Vitamin A memiliki substansi aktif dari asam retinoid yang berperan dalam mengontrol proliferasi sel-sel dan meningkatkan apoptosis (Budhu et al., 2002; Donato et al., 2005). Kemampuan asam retinoid dalam mengontrol proliferasi dan menginduksi apoptosis dapat mencegah proliferasi dari sel-sel trophoblastik yang ganas. Suatu substansi seperti retinol dapat memasuki sel melalui sebuah mekanisme aktif dengan bantuan reseptor. 7 Retinol dapat memasuki sel trophoblas karena ada sebuah reseptor retinol di dalam sel trophoblas (Andrijono et al., 2007). selanjutnya, retinol yang memasuki sitoplasma dari sel trophoblas akan di metabolism kedalam bentuk retinoid dan retinoid selanjutnya dimetabolisme menjadi asam retinoid. Asam retinoid akan meningkatkan apoptosis dari sel-sel trophoblas (Andrijono et al., 2008).
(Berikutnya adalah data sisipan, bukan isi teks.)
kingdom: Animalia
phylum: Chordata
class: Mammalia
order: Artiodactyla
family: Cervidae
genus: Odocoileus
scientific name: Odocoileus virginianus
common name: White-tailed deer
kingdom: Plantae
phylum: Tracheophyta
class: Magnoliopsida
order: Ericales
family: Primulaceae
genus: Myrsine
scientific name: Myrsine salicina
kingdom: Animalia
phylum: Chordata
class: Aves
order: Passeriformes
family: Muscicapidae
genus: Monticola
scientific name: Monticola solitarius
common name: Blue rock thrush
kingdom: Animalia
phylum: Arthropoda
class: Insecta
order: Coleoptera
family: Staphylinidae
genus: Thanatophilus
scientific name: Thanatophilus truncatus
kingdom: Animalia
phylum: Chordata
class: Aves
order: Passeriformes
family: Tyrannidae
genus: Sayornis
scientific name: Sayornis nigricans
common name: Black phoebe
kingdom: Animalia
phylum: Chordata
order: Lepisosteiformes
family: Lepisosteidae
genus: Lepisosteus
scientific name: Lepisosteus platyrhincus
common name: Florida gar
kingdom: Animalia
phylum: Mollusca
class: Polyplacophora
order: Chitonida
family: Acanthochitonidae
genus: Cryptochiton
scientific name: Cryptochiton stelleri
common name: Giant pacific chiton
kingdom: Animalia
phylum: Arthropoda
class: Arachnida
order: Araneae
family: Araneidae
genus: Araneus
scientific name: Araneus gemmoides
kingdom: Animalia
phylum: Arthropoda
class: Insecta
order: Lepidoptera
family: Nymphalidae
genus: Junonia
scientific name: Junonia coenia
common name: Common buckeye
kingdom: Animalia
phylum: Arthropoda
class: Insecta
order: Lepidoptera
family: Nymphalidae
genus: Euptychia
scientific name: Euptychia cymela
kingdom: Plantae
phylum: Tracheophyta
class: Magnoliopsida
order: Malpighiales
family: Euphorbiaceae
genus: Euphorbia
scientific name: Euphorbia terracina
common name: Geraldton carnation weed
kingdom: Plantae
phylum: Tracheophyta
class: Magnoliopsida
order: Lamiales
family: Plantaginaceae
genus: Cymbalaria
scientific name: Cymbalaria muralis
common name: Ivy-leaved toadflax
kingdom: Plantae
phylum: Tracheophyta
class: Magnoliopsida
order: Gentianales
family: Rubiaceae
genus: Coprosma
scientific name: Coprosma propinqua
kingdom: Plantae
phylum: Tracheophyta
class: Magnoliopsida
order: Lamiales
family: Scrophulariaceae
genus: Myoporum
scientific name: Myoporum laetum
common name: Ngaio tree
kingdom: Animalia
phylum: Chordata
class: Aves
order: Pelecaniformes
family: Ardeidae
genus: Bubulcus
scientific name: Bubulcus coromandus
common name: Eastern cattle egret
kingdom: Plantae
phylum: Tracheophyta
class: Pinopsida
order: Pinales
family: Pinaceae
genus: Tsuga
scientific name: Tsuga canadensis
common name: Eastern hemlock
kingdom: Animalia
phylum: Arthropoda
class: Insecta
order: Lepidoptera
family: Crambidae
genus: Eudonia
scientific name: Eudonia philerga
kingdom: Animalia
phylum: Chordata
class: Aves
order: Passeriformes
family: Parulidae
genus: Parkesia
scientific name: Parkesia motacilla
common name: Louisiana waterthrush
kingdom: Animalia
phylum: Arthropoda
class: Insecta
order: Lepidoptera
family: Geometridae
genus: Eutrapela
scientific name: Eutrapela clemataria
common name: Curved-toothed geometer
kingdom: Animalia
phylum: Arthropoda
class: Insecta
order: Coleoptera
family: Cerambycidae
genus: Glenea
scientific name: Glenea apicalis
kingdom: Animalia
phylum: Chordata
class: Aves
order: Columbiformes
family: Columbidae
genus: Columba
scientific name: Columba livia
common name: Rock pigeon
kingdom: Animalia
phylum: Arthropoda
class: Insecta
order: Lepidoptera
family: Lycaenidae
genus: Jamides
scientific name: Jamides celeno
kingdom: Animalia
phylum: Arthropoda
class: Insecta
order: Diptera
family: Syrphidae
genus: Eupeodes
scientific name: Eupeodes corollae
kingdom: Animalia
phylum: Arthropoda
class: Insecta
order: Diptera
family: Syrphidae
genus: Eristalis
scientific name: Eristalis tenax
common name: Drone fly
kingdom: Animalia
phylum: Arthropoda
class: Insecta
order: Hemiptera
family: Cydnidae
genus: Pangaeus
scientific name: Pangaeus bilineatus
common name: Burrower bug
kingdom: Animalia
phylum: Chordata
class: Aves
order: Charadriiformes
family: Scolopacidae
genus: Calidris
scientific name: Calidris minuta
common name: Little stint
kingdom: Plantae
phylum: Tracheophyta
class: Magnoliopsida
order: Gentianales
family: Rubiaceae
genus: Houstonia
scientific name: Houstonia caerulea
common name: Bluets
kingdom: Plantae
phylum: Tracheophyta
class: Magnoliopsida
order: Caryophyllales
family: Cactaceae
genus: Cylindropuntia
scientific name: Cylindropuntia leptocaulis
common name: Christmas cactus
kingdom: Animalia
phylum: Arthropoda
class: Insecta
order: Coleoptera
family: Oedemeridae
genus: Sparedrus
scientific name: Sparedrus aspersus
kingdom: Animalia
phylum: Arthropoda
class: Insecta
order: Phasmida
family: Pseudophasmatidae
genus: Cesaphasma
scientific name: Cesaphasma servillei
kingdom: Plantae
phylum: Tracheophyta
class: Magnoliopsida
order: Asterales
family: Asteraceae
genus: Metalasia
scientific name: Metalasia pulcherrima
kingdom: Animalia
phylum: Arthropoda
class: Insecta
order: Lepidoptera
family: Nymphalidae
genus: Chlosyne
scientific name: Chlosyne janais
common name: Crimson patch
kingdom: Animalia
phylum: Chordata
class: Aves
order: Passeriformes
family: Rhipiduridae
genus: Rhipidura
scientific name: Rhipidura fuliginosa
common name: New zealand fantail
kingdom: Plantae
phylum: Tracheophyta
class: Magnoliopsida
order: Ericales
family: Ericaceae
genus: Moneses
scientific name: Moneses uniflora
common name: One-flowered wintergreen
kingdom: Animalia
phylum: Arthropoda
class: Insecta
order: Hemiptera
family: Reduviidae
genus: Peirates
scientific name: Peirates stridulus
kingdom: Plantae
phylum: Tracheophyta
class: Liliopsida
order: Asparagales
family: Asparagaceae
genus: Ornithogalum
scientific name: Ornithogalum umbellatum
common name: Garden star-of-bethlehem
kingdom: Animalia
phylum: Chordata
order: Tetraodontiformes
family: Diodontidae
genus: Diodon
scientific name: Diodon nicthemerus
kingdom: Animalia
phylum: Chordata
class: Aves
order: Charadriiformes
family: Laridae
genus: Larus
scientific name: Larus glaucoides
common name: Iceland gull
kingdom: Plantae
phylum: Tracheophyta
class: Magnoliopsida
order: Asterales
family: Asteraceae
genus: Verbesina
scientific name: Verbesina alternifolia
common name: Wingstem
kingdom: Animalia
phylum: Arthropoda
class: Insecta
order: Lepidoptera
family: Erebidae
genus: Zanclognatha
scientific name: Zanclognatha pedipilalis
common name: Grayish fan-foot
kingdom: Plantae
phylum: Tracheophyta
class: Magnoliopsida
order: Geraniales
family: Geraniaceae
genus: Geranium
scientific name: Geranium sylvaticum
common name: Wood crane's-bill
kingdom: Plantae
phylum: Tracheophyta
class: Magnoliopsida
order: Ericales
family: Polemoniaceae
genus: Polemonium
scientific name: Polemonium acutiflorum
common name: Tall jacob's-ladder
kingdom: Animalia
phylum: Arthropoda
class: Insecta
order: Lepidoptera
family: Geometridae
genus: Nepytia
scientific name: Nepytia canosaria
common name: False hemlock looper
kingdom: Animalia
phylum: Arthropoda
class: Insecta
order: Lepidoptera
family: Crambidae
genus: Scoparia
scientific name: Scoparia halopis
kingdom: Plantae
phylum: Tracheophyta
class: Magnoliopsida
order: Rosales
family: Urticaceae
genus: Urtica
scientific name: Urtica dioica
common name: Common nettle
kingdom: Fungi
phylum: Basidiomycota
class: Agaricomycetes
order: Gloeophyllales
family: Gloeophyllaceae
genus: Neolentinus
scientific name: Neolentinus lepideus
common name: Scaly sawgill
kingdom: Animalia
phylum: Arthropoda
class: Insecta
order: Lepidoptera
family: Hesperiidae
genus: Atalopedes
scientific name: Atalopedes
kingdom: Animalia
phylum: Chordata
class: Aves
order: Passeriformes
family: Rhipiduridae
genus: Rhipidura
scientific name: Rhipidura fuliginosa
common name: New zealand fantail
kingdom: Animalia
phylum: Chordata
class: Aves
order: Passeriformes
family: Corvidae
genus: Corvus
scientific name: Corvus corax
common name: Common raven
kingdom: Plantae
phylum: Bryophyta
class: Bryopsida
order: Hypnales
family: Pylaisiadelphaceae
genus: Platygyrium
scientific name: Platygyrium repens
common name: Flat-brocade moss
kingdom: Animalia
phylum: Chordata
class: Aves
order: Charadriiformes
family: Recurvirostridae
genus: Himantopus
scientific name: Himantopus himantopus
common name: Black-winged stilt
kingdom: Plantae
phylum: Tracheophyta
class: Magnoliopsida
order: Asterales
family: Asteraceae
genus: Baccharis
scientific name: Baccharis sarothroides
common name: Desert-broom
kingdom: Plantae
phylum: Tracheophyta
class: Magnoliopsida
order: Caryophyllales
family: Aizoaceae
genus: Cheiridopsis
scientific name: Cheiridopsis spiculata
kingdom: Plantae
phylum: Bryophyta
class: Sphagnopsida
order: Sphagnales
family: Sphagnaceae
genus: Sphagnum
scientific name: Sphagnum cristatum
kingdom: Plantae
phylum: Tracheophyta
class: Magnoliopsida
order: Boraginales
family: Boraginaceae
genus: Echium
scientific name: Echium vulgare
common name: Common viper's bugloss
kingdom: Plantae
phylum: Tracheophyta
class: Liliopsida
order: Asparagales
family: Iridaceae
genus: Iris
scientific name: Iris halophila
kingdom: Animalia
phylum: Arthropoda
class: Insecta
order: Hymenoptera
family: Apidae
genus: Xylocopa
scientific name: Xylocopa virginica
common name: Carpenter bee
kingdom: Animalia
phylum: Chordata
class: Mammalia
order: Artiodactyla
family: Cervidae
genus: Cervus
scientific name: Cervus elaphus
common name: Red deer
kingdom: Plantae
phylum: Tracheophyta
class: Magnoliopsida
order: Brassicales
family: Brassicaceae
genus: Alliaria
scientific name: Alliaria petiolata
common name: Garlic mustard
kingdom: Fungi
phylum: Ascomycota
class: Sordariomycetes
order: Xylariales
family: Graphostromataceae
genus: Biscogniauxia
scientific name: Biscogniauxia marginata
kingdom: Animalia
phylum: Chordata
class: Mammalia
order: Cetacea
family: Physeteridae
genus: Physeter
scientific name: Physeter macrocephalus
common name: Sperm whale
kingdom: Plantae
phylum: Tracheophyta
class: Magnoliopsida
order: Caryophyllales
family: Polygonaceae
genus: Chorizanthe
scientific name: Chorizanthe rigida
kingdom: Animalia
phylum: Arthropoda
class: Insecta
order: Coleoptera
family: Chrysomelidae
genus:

Insidensi dari post keganasan mola pada kelompok control dalam uji penelitial yang kami lakukan, berada pada nilai 28.57%, sementara pada kelompok yang mendapatkan terapi vitamin A hanya 6.25%. hasil ini hampir sama dengan hasil yang ditemukan dalam penelitian

pencegahan setelah kehamilan mola dengan kemoterapi aktinomisin (kelompok kontrol 29% dan kelompok terapi 6.9%) (Uberti et al., 2006). Risiko berkembangnya keganasan setelah kehamilan mola apabila tidak mendapatkan pemberian terapi vitamin A 8.4 kali lebih tinggi dari pasien mola hidatidosa yang mendapatkan terapi vitamin A. Vitamin A 200.000 IU merupakan dosis tinggi. Pemberian vitamin A dosis tinggi akan meningkatkan kadar retinol darah dengan cepat. Peningkatan kadar retinol akan mengakibatkan peningkatan asam retinoat hingga kadarnya menyebabkan peningkatan aktivitas apoptosis. Sebagai tambahan, peningkatan aktivitas apoptosis akan meningkatkan kejadian regresi dan menurunkan terjadinya TTG. Dengan demikian, vitamin A dengan dosis 200.000 IU dapat digunakan sebagai kemoterapi profilaksis untuk timbulnya TTG yang mengikuti mola hidatidosa. Dalam studi saat ini, administrasi 200.000 IU vitamin A (dosis tinggi) per hari tidak menimbulkan efek samping seperti peningkatan SGOT dan SGPT. Meskipun pemberian dosis tinggi vitamin A tidak menyebabkan efek samping yang signifikan, pemberiannya hanya bisa dilakukan atas dasar indikasi sebagai suatu kemoprofilaksis TTG. Serangkaian studi pada vitamin A pada mola hidatidosa telah menjadi sangat menarik. Masalah pertama yang dihadapi pada pasien dengan mola hidatidosa adalah fakta bahwa 71,4% pasien memiliki deposito retinol hati yang rendah. Penurunan deposito retinol di hati akan

menyebabkan kadar vitamin A atau retinol dalam darah menjadi rendah. Kadar retinol yang rendah akan menyebabkan metabolisme retinol menjadi retinoat berkurang. Penurunan retinoat dalam sel dapat menyebabkan proliferasi sel trofoblas menjadi tak terkendali, yang disertai dengan penurunan aktivitas apoptosis. Dengan demikian, kadar retinol yang rendah secara tidak langsung dapat meningkatkan risiko berkembangnya mola hidatidosa menjadi TTG. Pemberian vitamin A dapat mengembalikan kadar retinol dan meningkatkan aktivitas apoptosis sel-sel trofoblas sehingga regresi sel-sel trofoblas dapat dipercepat. Selain itu, kadar retinol yang rendah akan meningkatkan proliferasi sel trofoblas, sehingga itu bisa menjadi salah satu faktor penyebab terjadinya mola hidatidosa. Kesimpulannya, deposit retinol yang rendah ditemukan pada 73.21% dari pasien dengan mola hidatidosa. Insidence Rate mola hidatidosa berkembang menjadi TTG pada kelompok pasien mola hidatidosa yang menerima vitamin A adalah 6,25%, sedangkan pada kelompok kontrol adalah 28,57%. Pemberian 200.000 IU vitamin A per hari tidak mengakibatkan perubahan kadar SGOT dan SGPT.